Los partidos de fútbol que se libran en los recovecos de esta villa -los protagonizados por los más pequeños, aclaro- obvian las reglas elementales, pero no importa. Los equipos no precisan de 11 jugadores. Todo depende de la cantidad de niños en la cuadra. Si son 11, perfecto; si son seis, perfecto; si vienen los de la calle de arriba y son más, perfecto.

Tampoco necesitan balones profesionales, uniformes, zapatillas u otra indumentaria. Ellos no conocen de consumismo. La misma pelota para jugar voleibol se convierte ahora en la herramienta para meter goles. Juegan en camiseta o sin camisa, descalzos y se dan el lujo de cometer errores porque no hay árbitros con el silbato ni la tarjeta amarilla, o entrenadores gritando desde el costado. Esos roles los desempeñan quienes esperan su turno en la acera, banquillo imaginario de los jugadores sustitutos.

Dos hierros oxidados pueden delimitar el área de la portería en el mejor de los casos.
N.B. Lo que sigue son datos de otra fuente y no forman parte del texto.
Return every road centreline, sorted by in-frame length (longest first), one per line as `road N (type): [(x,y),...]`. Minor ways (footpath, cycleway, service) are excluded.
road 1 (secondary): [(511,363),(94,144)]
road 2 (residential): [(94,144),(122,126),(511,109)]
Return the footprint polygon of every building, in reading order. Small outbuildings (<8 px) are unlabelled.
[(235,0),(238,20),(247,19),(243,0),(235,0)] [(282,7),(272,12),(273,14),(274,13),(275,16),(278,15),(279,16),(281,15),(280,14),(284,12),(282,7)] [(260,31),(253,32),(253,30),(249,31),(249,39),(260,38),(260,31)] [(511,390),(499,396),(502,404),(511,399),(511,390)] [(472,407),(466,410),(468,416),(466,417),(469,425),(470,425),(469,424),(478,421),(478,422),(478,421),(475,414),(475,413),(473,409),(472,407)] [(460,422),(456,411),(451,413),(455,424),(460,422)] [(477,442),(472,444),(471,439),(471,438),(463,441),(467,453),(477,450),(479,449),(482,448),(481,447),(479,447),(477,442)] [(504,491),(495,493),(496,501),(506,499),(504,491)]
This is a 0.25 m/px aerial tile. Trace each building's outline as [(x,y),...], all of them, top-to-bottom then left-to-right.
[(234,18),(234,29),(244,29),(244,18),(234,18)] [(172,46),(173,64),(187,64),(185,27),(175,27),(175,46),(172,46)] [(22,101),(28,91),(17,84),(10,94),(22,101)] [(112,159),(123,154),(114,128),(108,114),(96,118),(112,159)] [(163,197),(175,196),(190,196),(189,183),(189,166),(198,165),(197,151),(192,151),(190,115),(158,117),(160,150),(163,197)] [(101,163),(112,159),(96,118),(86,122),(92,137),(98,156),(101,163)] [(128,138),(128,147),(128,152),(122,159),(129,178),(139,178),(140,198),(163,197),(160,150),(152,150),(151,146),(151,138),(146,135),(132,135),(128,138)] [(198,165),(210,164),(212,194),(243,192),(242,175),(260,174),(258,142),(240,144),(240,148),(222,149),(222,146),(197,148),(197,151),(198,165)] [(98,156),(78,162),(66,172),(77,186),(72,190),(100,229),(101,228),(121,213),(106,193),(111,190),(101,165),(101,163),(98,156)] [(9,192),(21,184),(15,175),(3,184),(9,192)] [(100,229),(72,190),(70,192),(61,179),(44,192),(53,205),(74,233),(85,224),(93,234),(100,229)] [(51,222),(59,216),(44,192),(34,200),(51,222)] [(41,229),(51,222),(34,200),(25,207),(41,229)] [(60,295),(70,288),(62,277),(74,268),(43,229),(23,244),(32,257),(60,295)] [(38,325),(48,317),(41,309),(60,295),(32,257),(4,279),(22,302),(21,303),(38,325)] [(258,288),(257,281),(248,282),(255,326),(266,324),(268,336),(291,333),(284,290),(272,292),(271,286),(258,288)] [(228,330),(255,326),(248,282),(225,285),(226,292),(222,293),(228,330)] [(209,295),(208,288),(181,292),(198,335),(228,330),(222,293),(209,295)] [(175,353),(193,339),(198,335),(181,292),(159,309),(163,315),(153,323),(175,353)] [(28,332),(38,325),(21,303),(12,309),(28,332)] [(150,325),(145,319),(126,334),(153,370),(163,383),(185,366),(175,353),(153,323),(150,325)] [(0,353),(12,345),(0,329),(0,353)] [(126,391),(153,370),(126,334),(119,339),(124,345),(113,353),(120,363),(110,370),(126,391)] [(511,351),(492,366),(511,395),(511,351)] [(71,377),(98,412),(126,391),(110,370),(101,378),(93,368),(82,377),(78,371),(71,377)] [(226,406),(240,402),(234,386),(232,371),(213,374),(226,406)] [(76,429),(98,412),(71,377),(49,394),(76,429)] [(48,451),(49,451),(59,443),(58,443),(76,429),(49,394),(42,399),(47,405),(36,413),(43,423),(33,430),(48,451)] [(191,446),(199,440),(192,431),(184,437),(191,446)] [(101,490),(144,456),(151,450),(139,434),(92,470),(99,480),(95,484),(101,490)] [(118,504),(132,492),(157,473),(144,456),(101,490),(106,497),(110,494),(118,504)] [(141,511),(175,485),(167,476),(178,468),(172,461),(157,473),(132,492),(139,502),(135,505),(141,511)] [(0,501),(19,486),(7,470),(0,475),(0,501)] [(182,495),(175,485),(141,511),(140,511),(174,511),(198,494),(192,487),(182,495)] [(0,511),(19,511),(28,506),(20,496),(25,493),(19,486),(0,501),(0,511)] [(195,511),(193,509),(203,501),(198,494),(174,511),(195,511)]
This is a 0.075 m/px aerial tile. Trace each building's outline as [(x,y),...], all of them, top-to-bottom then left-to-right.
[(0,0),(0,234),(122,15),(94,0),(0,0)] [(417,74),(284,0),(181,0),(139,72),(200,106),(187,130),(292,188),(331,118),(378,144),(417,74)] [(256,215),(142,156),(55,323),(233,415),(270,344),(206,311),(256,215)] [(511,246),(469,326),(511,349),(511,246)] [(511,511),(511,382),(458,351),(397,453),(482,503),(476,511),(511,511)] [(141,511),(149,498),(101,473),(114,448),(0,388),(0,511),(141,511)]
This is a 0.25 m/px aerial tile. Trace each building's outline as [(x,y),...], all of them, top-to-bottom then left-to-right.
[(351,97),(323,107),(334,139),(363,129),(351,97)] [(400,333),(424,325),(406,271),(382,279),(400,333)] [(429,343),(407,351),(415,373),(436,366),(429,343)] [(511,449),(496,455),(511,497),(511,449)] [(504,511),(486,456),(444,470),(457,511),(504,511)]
Si no, una línea dibujada con tiza sobre el asfalto o las chinas pelonas resulta suficiente, y si no hay ni hierros ni tiza, la presencia del portero basta: eso es respeto. Aquí no hay más público que los propios chicos, alguna muchachita enamoradiza, y no se advierte a nadie con las caras maquilladas con la bandera de su selección, con pelucas, gafas estrafalarias, disfraces…
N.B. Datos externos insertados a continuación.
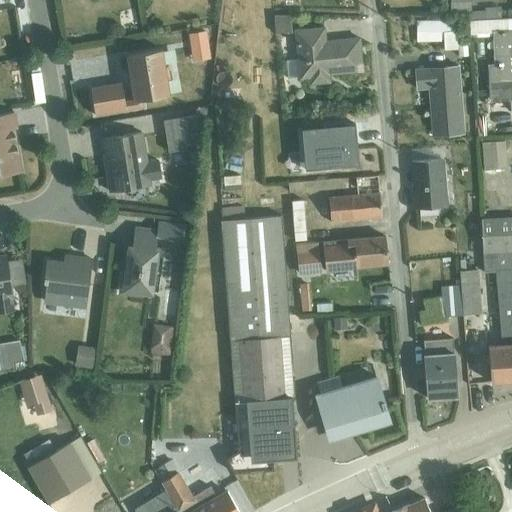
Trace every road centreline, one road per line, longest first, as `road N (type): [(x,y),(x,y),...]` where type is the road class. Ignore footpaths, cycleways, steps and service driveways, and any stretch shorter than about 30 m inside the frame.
road 1 (residential): [(372,0),(419,459)]
road 2 (residential): [(36,0),(65,178),(57,202)]
road 3 (residential): [(297,511),(419,459)]
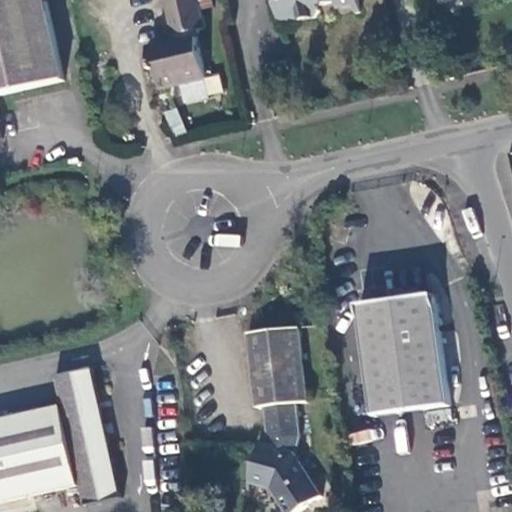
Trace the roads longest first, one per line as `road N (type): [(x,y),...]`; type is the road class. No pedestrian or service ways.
road 1 (unclassified): [(251,201),(239,186),(193,174),(156,198),(148,237),(167,271),(203,284),(241,269),(259,229)]
road 2 (unclassified): [(466,140),(365,161),(251,201)]
road 3 (unclassified): [(466,140),(511,266)]
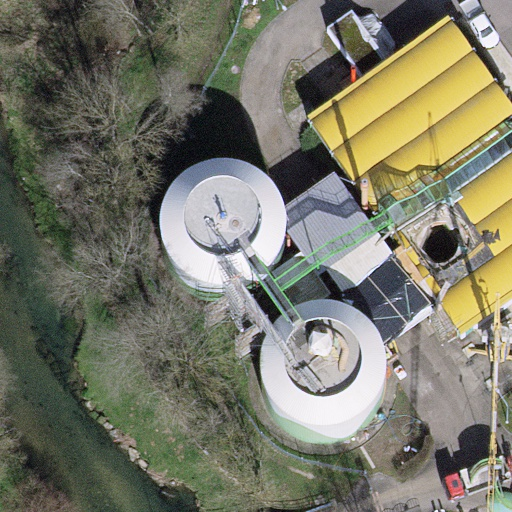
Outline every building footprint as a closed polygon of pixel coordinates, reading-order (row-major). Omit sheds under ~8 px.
[(385,61),(349,10),(326,26),(362,79),(385,61)] [(511,107),(449,19),(305,120),(434,313),(458,339),(511,299),(511,134),(503,123),(511,115),(511,107)] [(162,257),(174,274),(191,287),(211,293),(232,293),(252,286),(269,271),(280,255),(285,234),(283,213),(274,193),(260,178),(241,168),(220,165),(198,168),(180,179),(166,195),(157,215),(156,236),(162,257)] [(404,332),(434,313),(380,235),(352,252),(331,265),(383,346),(404,332)] [(302,253),(269,271),(295,310),(325,292),(302,253)] [(278,417),(296,430),(316,435),(336,434),(354,426),(370,414),(381,397),(386,377),(384,357),(377,339),(364,324),(347,313),(326,308),(304,310),(284,320),(269,336),(260,357),(259,379),(265,400),(278,417)]
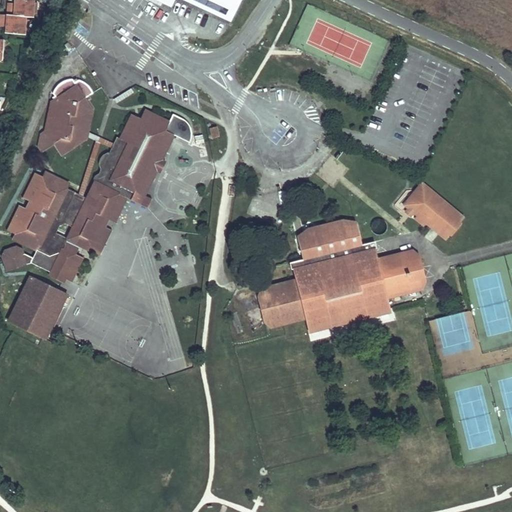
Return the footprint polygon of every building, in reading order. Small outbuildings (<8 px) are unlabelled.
[(0,13),(0,22),(5,22),(4,26),(4,32),(24,34),(24,31),(25,21),(26,16),(32,16),(32,12),(33,3),(33,0),(13,0),(13,3),(13,7),(6,7),(6,14),(0,13)] [(240,0),(157,0),(171,6),(174,0),(189,0),(231,19),(240,0)] [(80,90),(76,85),(73,86),(70,86),(67,86),(64,88),(61,89),(58,90),(56,91),(53,93),(55,96),(52,98),(54,100),(52,101),(46,129),(41,132),(38,145),(42,151),(54,143),(62,154),(88,137),(88,131),(93,110),(86,99),(94,94),(92,92),(83,87),(80,90)] [(131,87),(114,98),(117,102),(134,92),(131,87)] [(169,122),(144,110),(140,118),(131,113),(119,137),(111,153),(108,151),(107,152),(103,155),(100,158),(99,161),(99,166),(100,169),(100,172),(98,174),(96,176),(95,178),(95,180),(86,198),(84,203),(72,197),(75,192),(67,188),(69,184),(46,172),(45,176),(36,172),(23,198),(29,201),(26,208),(20,205),(8,230),(14,233),(11,239),(36,251),(30,262),(19,256),(18,253),(13,250),(2,254),(0,256),(0,261),(4,274),(27,266),(31,268),(29,272),(26,270),(17,288),(30,294),(43,268),(50,272),(49,275),(62,282),(64,278),(70,281),(82,257),(77,254),(78,250),(64,243),(66,238),(56,233),(60,224),(66,222),(72,226),(77,217),(80,219),(87,217),(92,220),(97,218),(106,223),(109,218),(114,221),(126,197),(147,208),(151,199),(144,195),(155,171),(151,169),(156,157),(162,159),(174,134),(190,142),(191,139),(192,135),(191,131),(190,127),(188,124),(185,121),(181,118),(172,114),(169,122)] [(219,136),(217,127),(210,128),(212,138),(219,136)] [(112,142),(88,131),(88,137),(95,141),(100,143),(110,147),(112,142)] [(203,133),(193,135),(195,143),(204,141),(203,133)] [(119,137),(115,136),(112,142),(110,147),(108,151),(111,153),(119,137)] [(100,143),(95,141),(78,194),(83,197),(100,143)] [(162,159),(156,157),(151,169),(155,171),(161,174),(167,162),(162,159)] [(404,203),(404,204),(417,214),(414,216),(424,224),(426,221),(446,237),(463,216),(442,199),(440,202),(432,196),(434,193),(421,182),(404,203)] [(78,194),(75,192),(72,197),(84,203),(86,198),(83,197),(78,194)] [(442,199),(434,193),(432,196),(440,202),(442,199)] [(80,219),(77,217),(72,226),(66,238),(64,243),(78,250),(81,245),(98,254),(110,229),(105,226),(106,223),(97,218),(92,220),(87,217),(80,219)] [(304,236),(297,238),(302,259),(290,262),(295,280),(260,289),(262,297),(257,298),(261,319),(267,317),(269,325),(304,316),(307,329),(390,308),(387,294),(421,286),(420,279),(425,277),(420,257),(415,259),(413,251),(378,259),(373,241),(362,244),(356,223),(349,225),(349,223),(343,221),(307,230),(303,234),(304,236)]
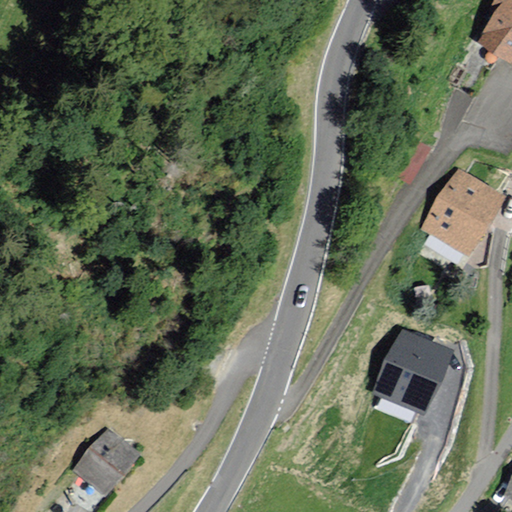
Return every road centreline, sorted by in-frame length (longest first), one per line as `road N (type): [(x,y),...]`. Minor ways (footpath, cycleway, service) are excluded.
road 1 (unclassified): [(363,0),(334,77),(323,203),(286,342)]
road 2 (residential): [(137,511),(189,454),(246,351),(268,336),(286,342)]
road 3 (unclassified): [(286,342),(261,413),(210,511)]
El tiempo del partido lo marcan el sol y los bombillos de las esquinas. En el desarrollo del juego no existen dos tiempos reglamentarios, sino dos tipos de interrupciones. La primera, si alguien pasa por la acera (breves segundos en stand by); la segunda, si a lo lejos se escucha desde una puerta o una ventana: “Fulanito, ¡a bañarteeeeeeeeeeeeee!” (el jugador voceado elije si es reemplazado en el acto o se arriesga a que le “den” tarjeta roja cuando esté frente a quien lo reclama).

¡Ah!, eso de que se constituye un equipo por país no tiene cabida en estos encuentros vespertinos: lo importante es que cada uno encarne a su paradigma. De modo que nadie debe extrañarse si en una misma selección juegan Messi, Casillas, David Villa, Thomas Müller, Cristiano Ronaldo, por solo mencionar los más famosos. Eso es un equipo multinacional.

Cada tarde los niños construyen su propio momento de gloria, lejos de toda parafernalia televisiva y la fiebre de los fotógrafos por captar la mejor imagen. Nada importa lejos de pasarla bien (aunque pueda haber alguna que otra bronca insignificante de chiquillos, pero es normal), creerse los mejores futbolistas, intentar meter un gol, aunque no tengan un narrador que lance un grito como en el estadio de Brasil.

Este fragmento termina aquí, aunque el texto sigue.